ELLEN HERSEY AND DAVID MCDONOUGH
CONSTANCY SOUGHT THROUGH ENVIRONMENT AND MATERIAL
Hersey and McDonough’s respective bodies of work each address specifics within hard-to-hold quandaries found in every day of our socially centered world; pondering how to exist in the milieu and remain receptive to the change surrounding us, while still endeavoring to preserve our pasts. Here, environments personal and global are highly complex mechanisms, reflections of the unsettling fluctuation of experience and identity.

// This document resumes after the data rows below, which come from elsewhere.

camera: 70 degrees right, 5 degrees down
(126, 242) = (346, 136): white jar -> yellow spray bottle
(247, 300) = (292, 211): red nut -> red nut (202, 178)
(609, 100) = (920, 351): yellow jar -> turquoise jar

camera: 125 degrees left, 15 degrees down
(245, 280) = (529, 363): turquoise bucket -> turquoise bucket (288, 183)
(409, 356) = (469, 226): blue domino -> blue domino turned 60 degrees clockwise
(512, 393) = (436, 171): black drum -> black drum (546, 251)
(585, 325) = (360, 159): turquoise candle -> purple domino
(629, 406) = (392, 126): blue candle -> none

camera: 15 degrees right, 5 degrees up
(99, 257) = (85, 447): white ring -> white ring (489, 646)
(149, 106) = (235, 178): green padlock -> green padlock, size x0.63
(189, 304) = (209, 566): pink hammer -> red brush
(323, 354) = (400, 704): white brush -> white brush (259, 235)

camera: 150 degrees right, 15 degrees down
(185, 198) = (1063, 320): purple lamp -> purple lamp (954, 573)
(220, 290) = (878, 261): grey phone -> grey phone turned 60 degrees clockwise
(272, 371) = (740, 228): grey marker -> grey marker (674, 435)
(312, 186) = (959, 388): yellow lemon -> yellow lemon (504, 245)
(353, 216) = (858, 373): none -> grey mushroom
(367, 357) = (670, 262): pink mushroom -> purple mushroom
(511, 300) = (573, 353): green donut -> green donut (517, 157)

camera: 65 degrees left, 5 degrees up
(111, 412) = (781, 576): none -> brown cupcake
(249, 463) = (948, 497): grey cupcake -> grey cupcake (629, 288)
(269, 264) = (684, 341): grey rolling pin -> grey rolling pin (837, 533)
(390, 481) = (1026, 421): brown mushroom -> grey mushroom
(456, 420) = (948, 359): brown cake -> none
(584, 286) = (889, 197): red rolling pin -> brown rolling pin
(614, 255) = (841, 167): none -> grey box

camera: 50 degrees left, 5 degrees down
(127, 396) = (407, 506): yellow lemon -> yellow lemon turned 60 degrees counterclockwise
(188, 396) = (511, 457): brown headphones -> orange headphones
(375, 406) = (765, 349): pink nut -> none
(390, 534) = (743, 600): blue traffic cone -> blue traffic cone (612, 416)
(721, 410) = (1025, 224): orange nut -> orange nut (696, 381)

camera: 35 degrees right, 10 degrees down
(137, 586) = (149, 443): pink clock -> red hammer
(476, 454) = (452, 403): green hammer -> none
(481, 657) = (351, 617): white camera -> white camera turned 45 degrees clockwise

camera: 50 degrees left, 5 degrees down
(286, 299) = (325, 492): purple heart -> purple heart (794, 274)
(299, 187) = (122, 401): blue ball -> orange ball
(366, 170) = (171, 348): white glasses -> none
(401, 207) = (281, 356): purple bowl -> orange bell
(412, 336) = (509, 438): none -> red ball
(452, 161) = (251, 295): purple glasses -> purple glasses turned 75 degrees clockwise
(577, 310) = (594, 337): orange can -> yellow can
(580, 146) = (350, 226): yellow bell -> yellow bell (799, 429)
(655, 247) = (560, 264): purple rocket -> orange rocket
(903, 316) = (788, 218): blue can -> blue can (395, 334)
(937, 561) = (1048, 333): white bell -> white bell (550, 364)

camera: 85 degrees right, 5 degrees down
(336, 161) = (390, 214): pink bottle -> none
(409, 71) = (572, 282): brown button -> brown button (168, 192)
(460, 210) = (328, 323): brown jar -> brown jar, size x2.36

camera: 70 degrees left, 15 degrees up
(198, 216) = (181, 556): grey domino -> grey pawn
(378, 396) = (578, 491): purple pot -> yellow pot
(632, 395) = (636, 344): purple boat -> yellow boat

Hersey’s recent large works on mylar encompass several different categories - they incorporate painting, printmaking, collage, and photography both found and gleaned from personal archives. Perhaps they could be called assemblages, though their scale also leads away from what typically comes to mind when thinking of a two-dimensional assembled work. The handling of paint and the way in which the photographic fragments are torn and laid down are both expressionistic, and their body-sized dimensions allow us to receive these with movement and process in mind. Process intervenes here in such a way that the subjects of the photographs are not always immediately accessible, in turn creating opportunities for these to be absorbed as abstractions.
Confined comfort is considered through a suggestion of interior with glimpses of what could be textiles, wallpaper or furniture - while in others, a painterly layering of acrylic and mono-print implies landscape. Content combined with the possibility of multiple passes that arises from printmaking opens the rich relationship between body, the passage of time, and environment. Body as landscape speaks to a deep connection that we have with the natural world; our relationship to the body can mirror our understanding of our environment in that it can be as personal as it is apt to change. Some of these works also incorporate vintage pornography, which considers the changing perceptions and anxieties of sexuality alongside our uncertain connection to the planet and its fluctuations, both of which are results of mankind’s collective history of abuse often passed off to ignorance. Looking at Hersey’s recent work reminds of the possibility to reassess these anxieties in a variety of ways.
While Hersey explores uncertainty towards the body and image through avenues of reassembly and the dichotomy of natural and created setting, David McDonough’s paintings come closer to prolonged cartography of individual existence. Even the first encounter with these paintings is like seeing an old friend. The reason is partially obvious: McDonough has been focusing on interpretations of the same form over several bodies of work, but truthfully there is something deeper and more archaic to experiencing these paintings than simple form recognition. As humans we oft fall into the trap of narrative placement, straining to put objects in a setting and attach a story to meaning, but that’s not what these works are wholly about. They address the condition of the unknown through environment and material; an inquiry of self and meaning is both apparent and available to the viewer through the avatar of this unnamed figure and the peregrine exploration of material on the surface, as well as possible interpretations of the uncertain locations that are depicted.
As with Hersey’s works, landscape and place again function as both metaphor and simile for a common disquiet towards uneasy aspects of Being versus being. McDonough uses a range of different mediums and applications to create a variety of specific other-worlds, most often combining powdered charcoal and paint but occasionally adhering less traditional materials that appear like fine gravel or turf used in scenic dioramas, offering a surprising texture. All of these different scenarios and sometimes-physical intrusions affect the central figure from picture to picture, and maybe that tells an aspect of the search itself. How can one survive, dream, and, so-willing, flourish while remaining responsive to but separate from the external world? McDonough and Hersey are both prying into understanding individual experiences while keeping the door wide open for someone to join in with their own complete set, which is something that can be easily passed over but exists as riches for those patient enough to participate.
“I realized that my anguish - my mind, if you prefer - was painfully trying to unite itself with my body; my mind could no longer manifest itself without producing an immediate effect on my body - on matter. Later it would exercise itself upon other objects. I was trying to understand this vertigo of mine...to seek an accord between the mountain, my mind, and my body. In order to be able to move around in this new world, I had recourse to my heritage...and set aside the strength of my will, seeking through gentleness an understanding of the mountain, my body, and my mind.” - Leonora Carrington, Down Below, New York: The New York Review of Books, © 1988 Leonora Carrington, rereleased 2017, pp. 9-10.
Ellen Hersey and David McDonough are both artists living and work in New York. Text by Amanda Konishi, 2018.